Hamilton artist Julia Veenstra’s career has taken many twists and fascinating turns. Having lived in two continents, started her own business ventures and worked on unique and creative artisan projects, she has truly incorporated art into her life and impacted the lives of many. Throw in 5 children into the mix and Veenstra has been one multi-tasking dynamo.
“For a time I was a stay at home mom. I worked on commission so couldn’t actually practise my art.”
Veenstra was living in Hamilton when opportunities took her and her family to New York and Virgina Beach. After a brief return to Hamilton, the family moved to Africa for five years before settling again back in Hamilton. She says that they were inspired to move to Africa because they wanted to help.
“We didn’t go with a plan or vision,” she explained. “We went to see what they needed and how we could help.”
Being entrepreneurial, she was very interested with the fair trade industry and how she and her art skills could be applied. She and her husband got involved with Wild Hope International where she is now partnered with the Wild Hope Artisan Project. It is a unique project that Veenstra continues to manage, working with the Maasai women of Tanzania and Kenya. It is a job creation initiative. The project uses genuine African materials like handmade beads to create products of beautiful and extraordinary quality. The purchase of these products supports the Maasai womens’ industry, community and families.
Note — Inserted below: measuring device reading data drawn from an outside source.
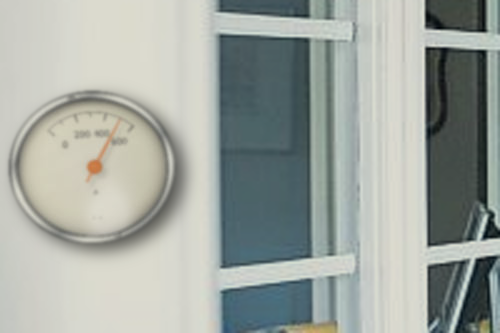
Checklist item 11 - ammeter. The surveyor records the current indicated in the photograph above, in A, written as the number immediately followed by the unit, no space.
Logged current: 500A
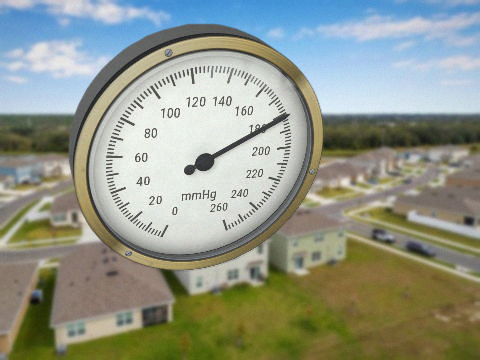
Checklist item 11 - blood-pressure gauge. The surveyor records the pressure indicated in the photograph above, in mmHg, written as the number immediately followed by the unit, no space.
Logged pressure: 180mmHg
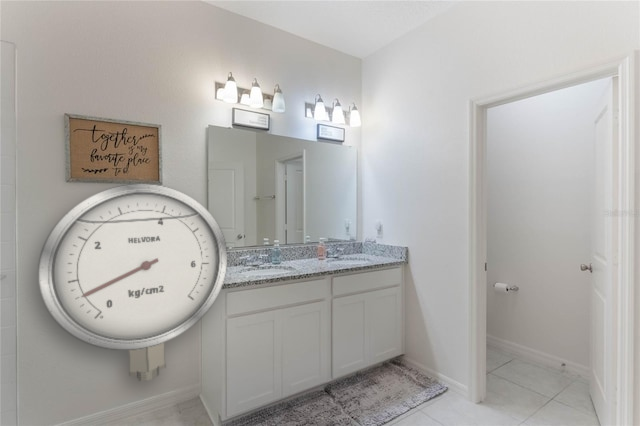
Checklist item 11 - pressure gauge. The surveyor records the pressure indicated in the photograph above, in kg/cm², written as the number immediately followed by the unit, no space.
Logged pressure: 0.6kg/cm²
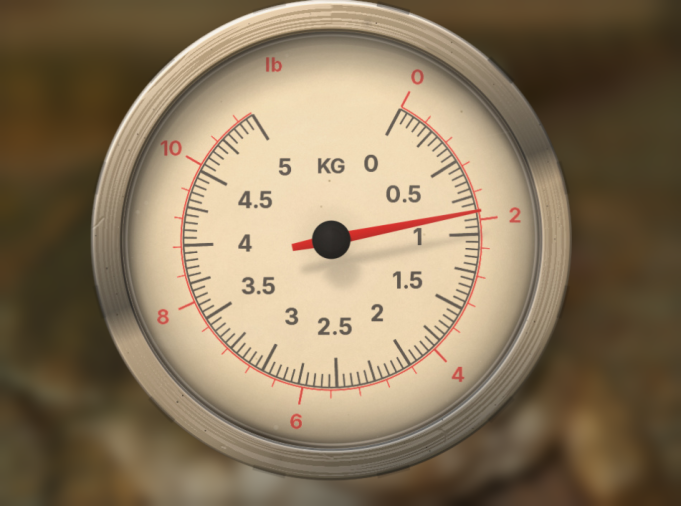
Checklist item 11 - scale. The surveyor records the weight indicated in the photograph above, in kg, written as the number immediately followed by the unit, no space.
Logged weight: 0.85kg
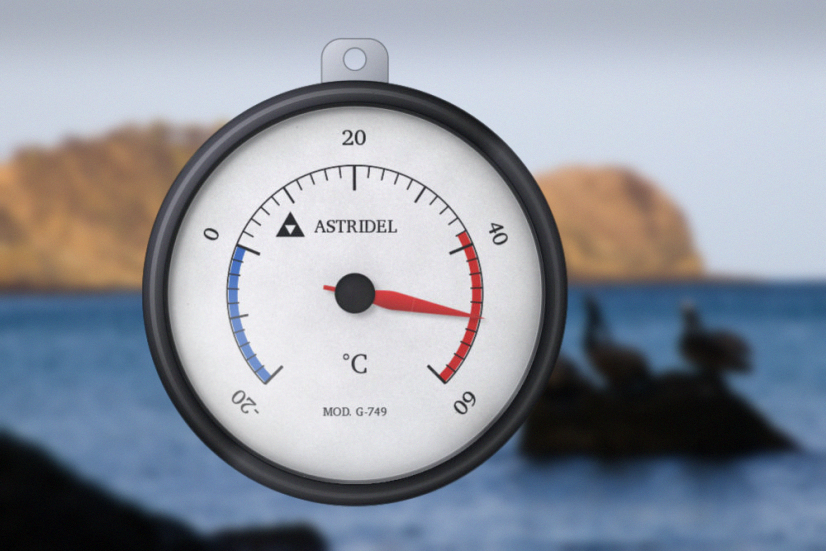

The project is there to create a self-sustaining business for these Maasai artisans and it garners income to supply the community’s needs.
Africa really enhanced her interest in working with bold and bright colours and coming home to Canada, the unique Canadian landscape, caught her attention and has also served as sources of creativity.
“I paint a lot of trees. Painting is the medium I choose for this expression. My work borders on impressionism, representationism. It’s the balance of colour and light that I love,” Veenstra said.
That said, she is inspired surprisingly, by cows. “Cows help me to loosen up. It’s all about the shapes and form. The cow shape is wonderful- the great knobby knees! And cows have a lot of personality.”
Today, she hangs her hat in her own studio in Hamilton. She says the local arts scene here has really taken off over the last 10 years. Once a month she participates in the Art Crawl, an art-related festival where all the galleries are open, many of them even moving their work into the street.
She has also continued to teach classes for adults. “With adults it’s funny because they’re established in life yet still vulnerable in class,” she described. She wants her classes to be relaxing and for people to realize it is okay to make a mistake as in the end “it’s just paint and canvas.”
Veenstra’s art career really seems to have taken off in the last five years.
Her paintings are selling almost as fast as she can paint them. She has been written about in a variety of newspaper and magazine publications. Currently she is featured in a multitude of galleries across Ontario and Quebec. She was the recipient of the Readers Choice, Best Local Artist Award from the Hamilton Spectator and was the Poster competition winner at the Royal Winter Fair and at Cabbagetown Arts and Crafts in the last year alone.
“I’m in my late 40s,” Veenstra said. “A lot of women think that if they’ve hit their 40s and haven’t accomplished what they wanted to then they won’t. I want them to know that they can!”